Nel frattempo sono entrate nel vivo le trattative diplomatiche per cercare di mediare nella crisi. Il presidente del Ciad, Mahamat Idriss Déby Itno, altro alleato della Francia nel Sahel, ha effettuato ieri una visita di qualche ora a Niamey per trovare una soluzione negoziata. All’opera anche l’ex presidente nigerino Mahamadou Issoufou, al potere per due mandati dal 2011 al 2021. “A Niamey ho avuto colloqui approfonditi con i leader del Cnsp, in particolare con il generale Abdourahamane Tchiani, con il presidente Mohamed Bazoum e con l’ex presidente Mahamadou Issoufou, in un approccio fraterno che mira a esplorare tutte le strade per trovare una soluzione pacifica alla crisi che sta scuotendo questo Paese vicino”, ha scritto Deby su Twitter, pubblicando una foto che lo ritrae seduto accanto ad un sorridente Bazoum, che appare in buone condizioni. Il lavoro diplomatico prosegue intanto a livello regionale. Mentre a Niamey andavano in scena partecipate proteste in cui i manifestanti hanno sventolato bandiere della Russia e hanno preso d’assalto anche l’ambasciata francese, i leader della Cedeao si riunivano ad Abuja per un vertice straordinario convocato dal presidente nigeriano Bola Tinubu. Nel comunicato congiunto diffuso al termine del vertice, i leader regionali hanno concesso un ultimatum alla giunta militare, imponendo sanzioni immediate e minacciando l’uso della forza.

Alla giunta nigerina, si legge nel comunicato, è stato inoltre chiesto di rilasciare immediatamente il presidente eletto democraticamente, Mohamed Bazoum, ed è stata concessa una settimana di tempo per cedere il potere. In caso contrario saranno prese le misure necessarie, che potranno includere l’impiego della forza. Sono state annunciate con effetto immediato la chiusura delle frontiere aeree e terrestri dei Paesi membri e l’interdizione di sorvolo degli aerei commerciali provenienti dal Niger o diretti in Niger.

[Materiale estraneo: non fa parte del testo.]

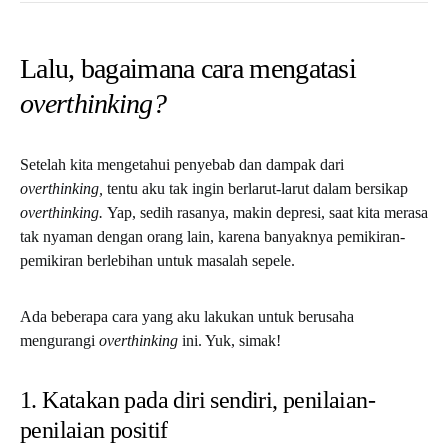
Lalu, bagaimana cara mengatasi
overthinking?
Setelah kita mengetahui penyebab dan dampak dari
overthinking,
tentu aku tak ingin berlarut-larut dalam bersikap
overthinking.
Yap, sedih rasanya, makin depresi, saat kita merasa
tak nyaman dengan orang lain, karena banyaknya pemikiran-
pemikiran berlebihan untuk masalah sepele.
Ada beberapa cara yang aku lakukan untuk berusaha
mengurangi
overthinking
ini. Yuk, simak!
1. Katakan pada diri sendiri, penilaian-
penilaian positif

Sono state sospese, anch’esse con effetto immediato, tutte le transazioni commerciali e finanziarie tra gli Stati membri e il Niger, e congelate tutte le risorse statali nigerine nelle banche centrali dei Paesi Cedeao, così come gli asset delle imprese statali nelle banche commerciali. Tra le misure c’è anche il divieto di ingresso e il congelamento dei beni per i militari nigerini coinvolti nel colpo di Stato, per i loro familiari e per i civili che accettano di assumere incarichi nel governo militare.